§ **WRITTEN PROBLEM 1**
In the blog post on jungle and tech-step, shorten the paragraph beginning "Keeping the hardcore vibes going" into a bulleted list that keeps its main facts.
§ **WRITTEN PROBLEM 2**
Answer these questions from the blog post on jungle and tech-step:
(a) Which two artists does the writer name as appearing in the Basic Rhythm mix?
(b) Which record label is given for Techsteppin?
(c) Which music paper's prose did the writer enjoy reading in 87/88/89?
§ **WRITTEN PROBLEM 3**
Continue the blog post on jungle and tech-step from the point where it stops.

§ **EXCERPT PROVIDED**
************

Wednesday, 22 July 2015

On The Hi-Fi Part ??? - Jungle/Tech-Step Special


DA INFLUENCE MIX PART 1 - BASIC RHYTHM
I can't really remember how I found this mix. I'm not even sure who Basic Rhythm is but this is a mix of some choice mid 90s jungle cutz. Dillinja is in there and DJ Krust. Plus a whole bunch of stuff I've not heard, heard and can't necessarily id. 


TECHSTEPPIN - VARIOUS (EMOTIF RECORDINGS) 1996
Keeping the hardcore vibes going, I finally got a copy of Techsteppin. After re-appraising Tech-Step a while back when listening to the excellent No U-Turn comp Torque, I thought I'd check this out. While it's still got very faint traces of jazz (the darker side of 70s Miles Davis) there no lightness like there was was in in intelligent or jazzy jungle. Distress, claustrophobia and paranoia are at the heart of darkness in these tunes. Torque, released a year later, would pummel out any source elements of jazz in Tech-Step. Actually by the end of this cd that's pretty much what's happened anyway. This is Drum & Bass that's all about the bass. While the beats keep to an almost military-esque stringency like industrial but vaguely funky, the bass is like subterranean scud missiles breaking through the earth's crust. This thick bass goo hits you like a vengeful blow to the body. Techsteppin contains tracks from No U-Turn luminaries Ed Rush plus Trace & Nico under the aliases of Skyscraper and Rollers Instinct. I guess Doc Scott is like the godfather of Tech-Step who was from the original milieu of Darkside Hardcore (NHS EP, Here Come The Drumz etc.) and he shows up here with a sterling performance on Machines. His Tech-Step swarms, buzzes and drones with astonishingly ominous dread. Techsteppin's harsh urban nowhere reached a bleak dead end and I mean that as a compliment. This is another reason to prove that getting off the hardcore continuum around 1995/96 (which is what I did) was wrong. Get numb.

*"It's too purple. Reading that felt like someone doing a bad impression of you."

*Special comments from Mrs Space Debris. She doesn't pull any punches does she? She didn't appreciate me describing the bass as 'like underground thick pools of mutant goo'. So I rewrote it. Is she my new editor? I don't necessarily take purple as a criticism. I mean the best part of reading Melody Maker in 87/88/89 was the purple prose they used to excite me about the likes of Young Gods, AR Kane, My Bloody Valentine, Loop, Butthole Surfers etc. I was never disappointed when I got my hands on those records either.

************

§ **ENTRIES PROVIDED**
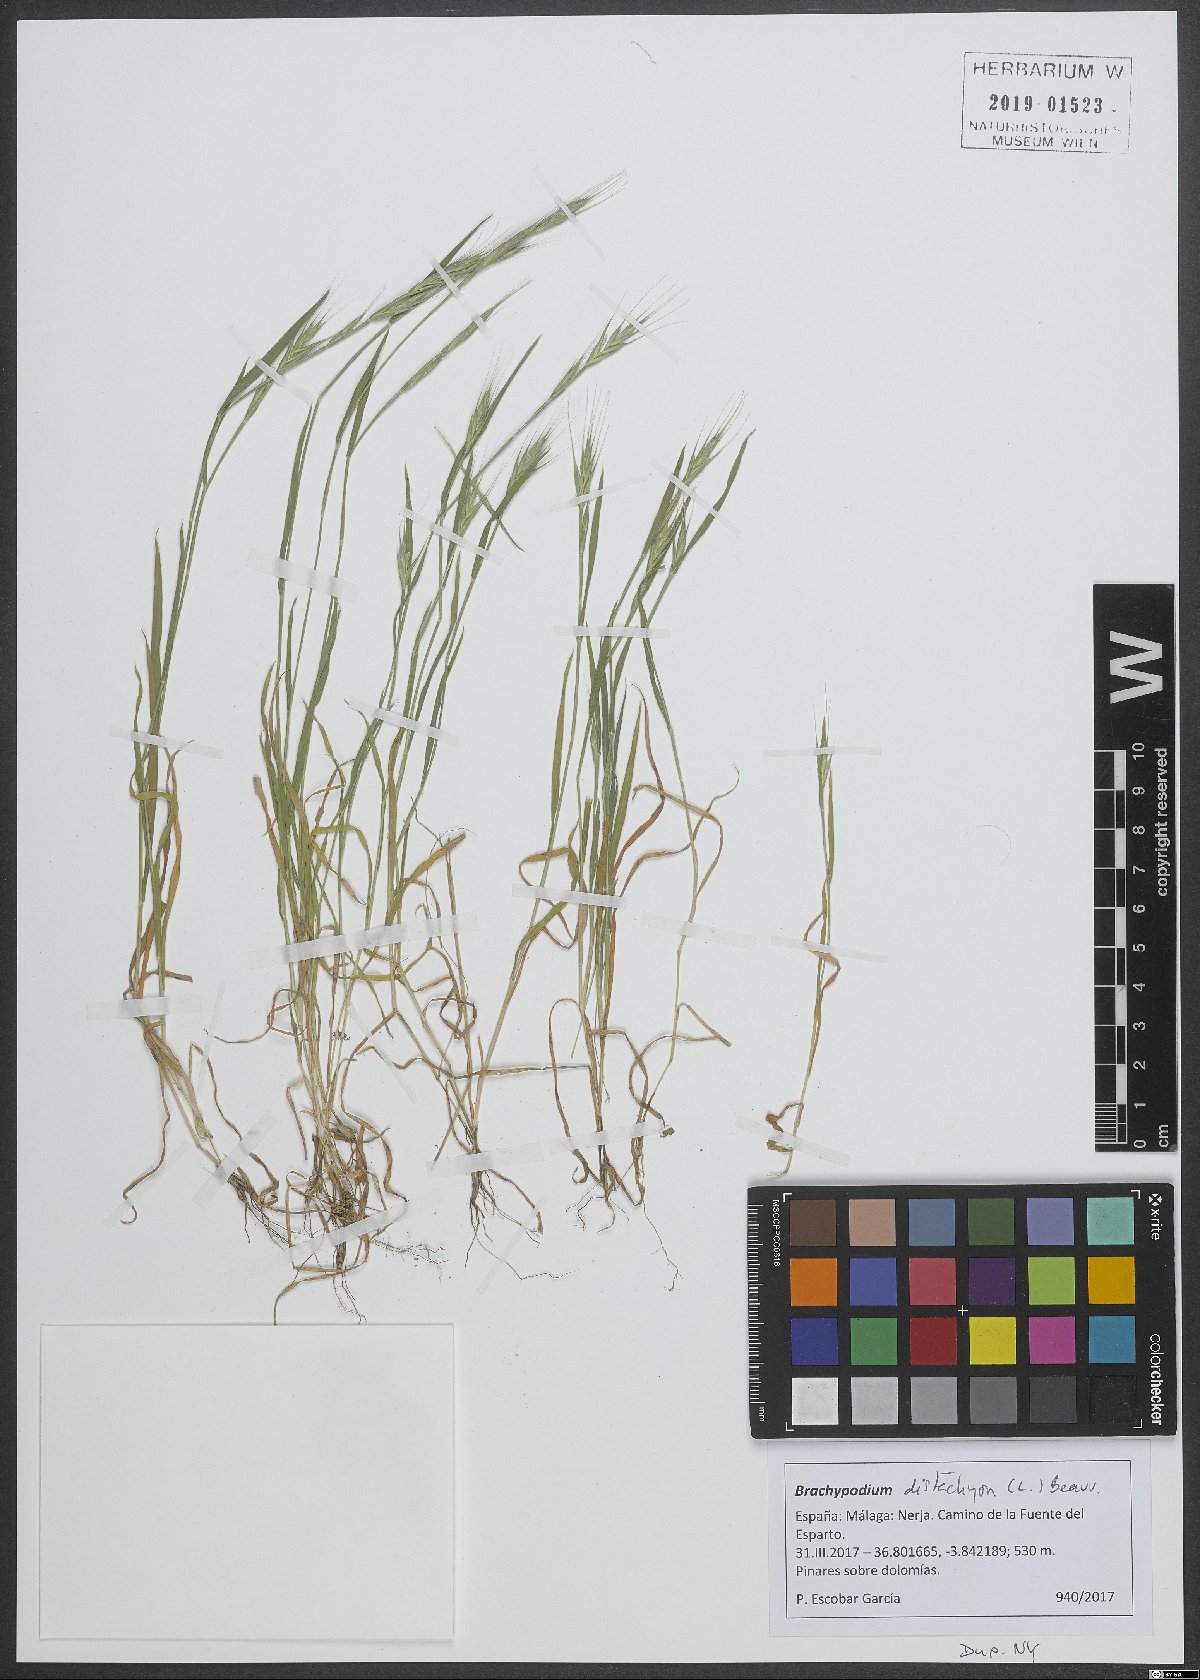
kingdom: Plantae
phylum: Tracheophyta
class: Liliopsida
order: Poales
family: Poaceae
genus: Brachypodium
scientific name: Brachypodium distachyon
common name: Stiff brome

************

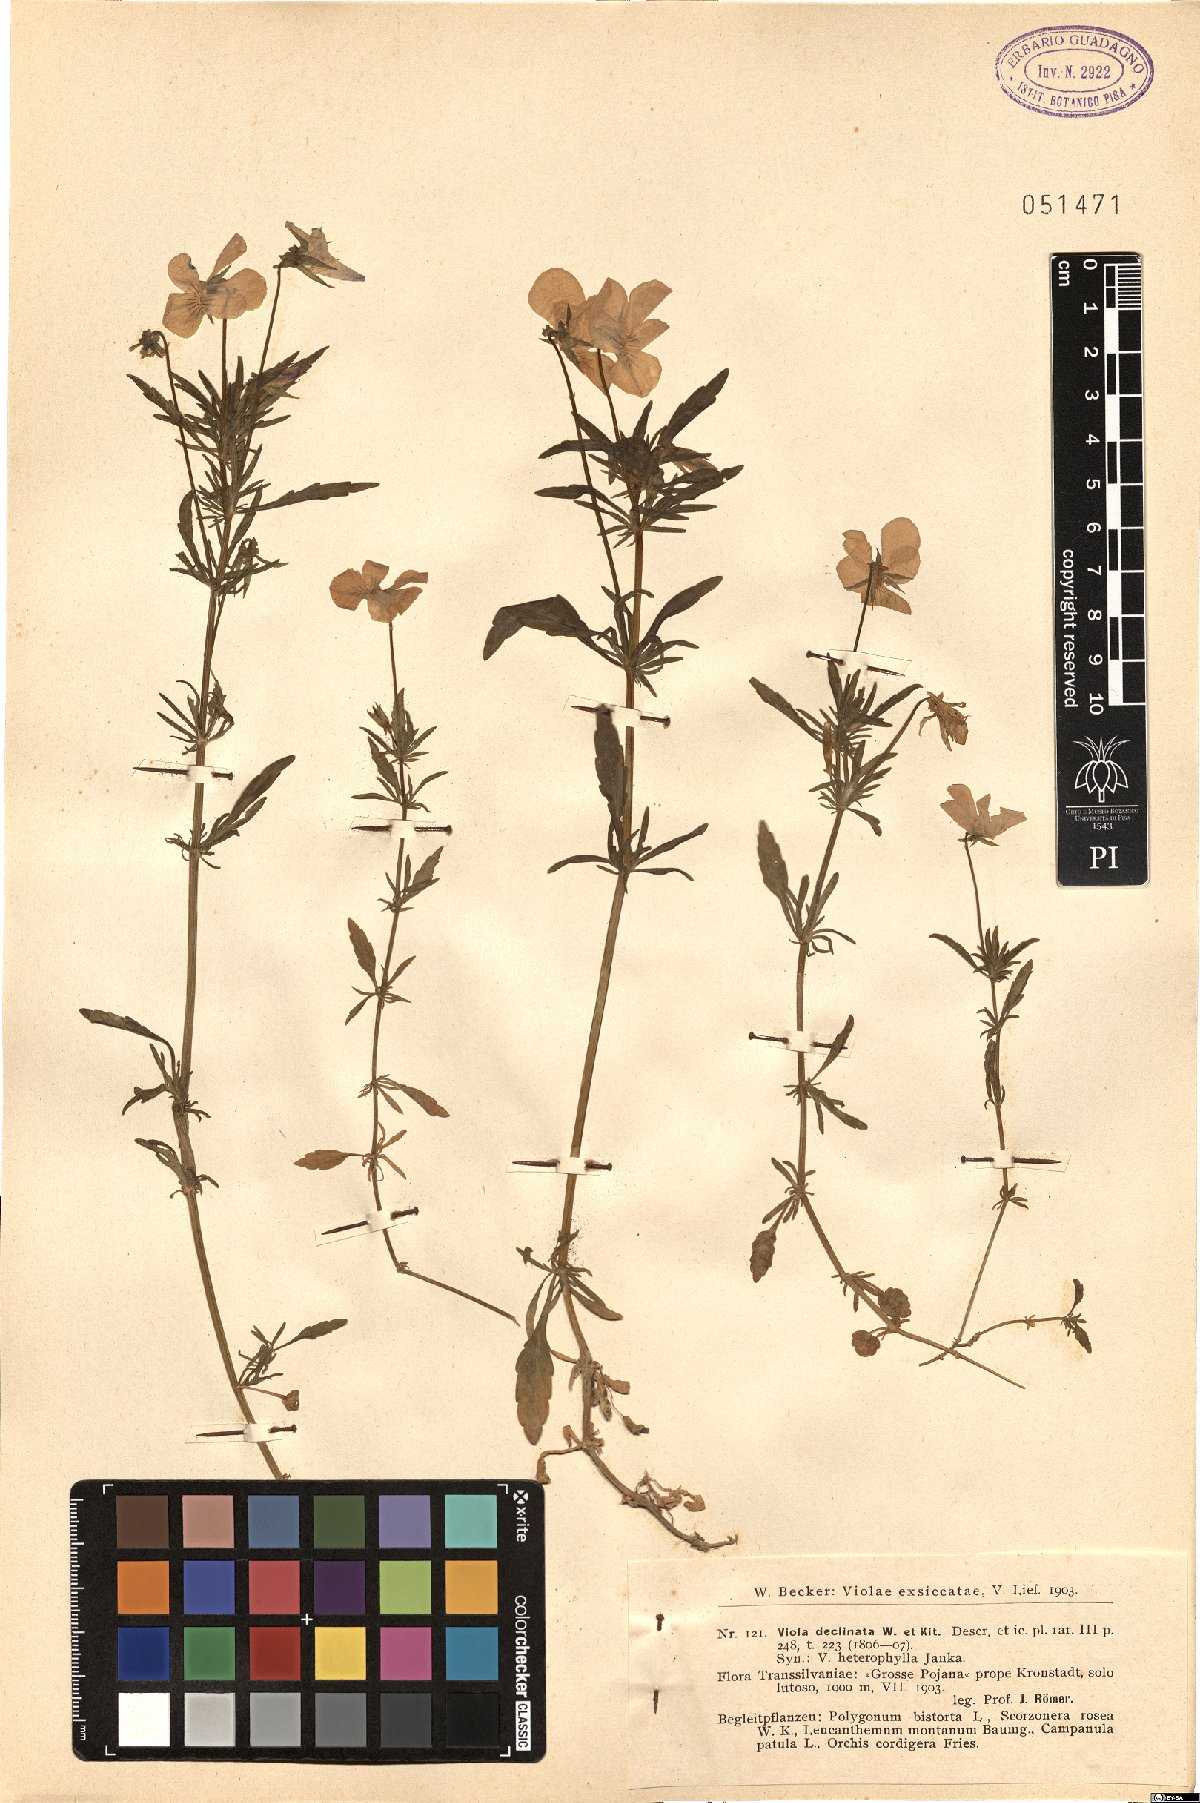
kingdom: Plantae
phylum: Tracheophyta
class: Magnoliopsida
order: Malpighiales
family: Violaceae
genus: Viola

************

§ **RESPONSE 1**
- The writer finally got a copy of Techsteppin after re-appraising Tech-Step while listening to the No U-Turn compilation Torque.
- It keeps only very faint traces of jazz (the darker side of 70s Miles Davis) and none of the lightness of intelligent or jazzy jungle. Distress, claustrophobia and paranoia are at its heart.
- Torque, released a year later, would pummel out any jazz elements in Tech-Step, and by the end of this CD that has largely happened already.
- The focus is the bass. The beats are strict and almost military, like industrial but vaguely funky. The bass is like subterranean scud missiles and hits like a blow to the body.
- It includes tracks from No U-Turn's Ed Rush, and from Trace & Nico under the aliases Skyscraper and Rollers Instinct.
- Doc Scott, whom the writer calls something like the godfather of Tech-Step, came from Darkside Hardcore (NHS EP, Here Come The Drumz). He contributes Machines, which swarms, buzzes and drones with ominous dread.
- The album's bleak dead end is meant as a compliment. It shows the writer was wrong to leave the hardcore continuum around 1995/96.

§ **RESPONSE 2**
(a) Dillinja and DJ Krust.
(b) Emotif Recordings.
(c) Melody Maker.

§ **RESPONSE 3**
PEARSALL PRESENTS SURGICAL SOUNDS - DOC SCOTT
Continuing on with the hardcore........Pearsall presents a mix of the aforementioned Doc Scott. This set includes Scott's remix work for the likes of System 7Spring Heel Jack and Goldie. Then we've got his own solo tunes plus those under the pseudonym Nasty Habits. Pearsall points out Doc Scott never phoned in his remixes, he makes them his own. Doc's own trax are even more outstanding. Another mix that's a bewdy from Mr Sonicrampage!

Wednesday, 15 July 2015

Eva Luna - Moonshake

UK POST ROCK TOP 14: PART 3

Moonshake have got to be one of the oddest bands ever. Not in a 'hey look at me, I'm freaky!' way though. They were kind of really normal which gave them an unsettling edge. You could see yourself in these guys and perhaps what you saw wasn't quite right. You felt like the daily grind of urban life had taken a toll on these people. A duality was at play here with two singer/songwriters tag teaming at opposite ends of the rock spectrum. Dave Callahan was kind of angry and on a vociferous rant while Margaret Fiedler was muttering to herself disturbingly. While Callahan and Fiedler got all the notoriety, this band wouldn't have been half as good without the most underrated rhythm section in rock history. John Frenett was on bass and his style was a marvellous intersection between dub and funk. Possibly the most awe inspiring element of the group though was the drumming/percussion of Miguel Moreland. It is hard to ascertain though how much of this dizzying percussive display is him or sequencing/sampling. I couldn't really give a shit because whatever it is, it's fucking great! Moreland made this band worthy of being named after a classic Can tune. Has drumming on an LP ever captured so much of the percussive spectrum? Moreland's playing can be really fucking heavy but he's also very nimble and can be light as a feather. The percussion here is all that and everything in between. Moonshake created this music which was an incredibly idiosyncratic expression of who, what and where they were at the time. Not only that, this must have been what they saw as a possible future pop template. It was all about strange blends and weird paradoxical amalgams. Moonshake were shouting out against the world and wanting to hide from it at the same time. They had a No Wave-esque negation happening and yet they embraced current state of the (pop)art technology. Reverence for music's past and musicianship was part of the equation too. Moonshake could only ever sound like Moonshake. Imitating this motley crew would be fucking impossible.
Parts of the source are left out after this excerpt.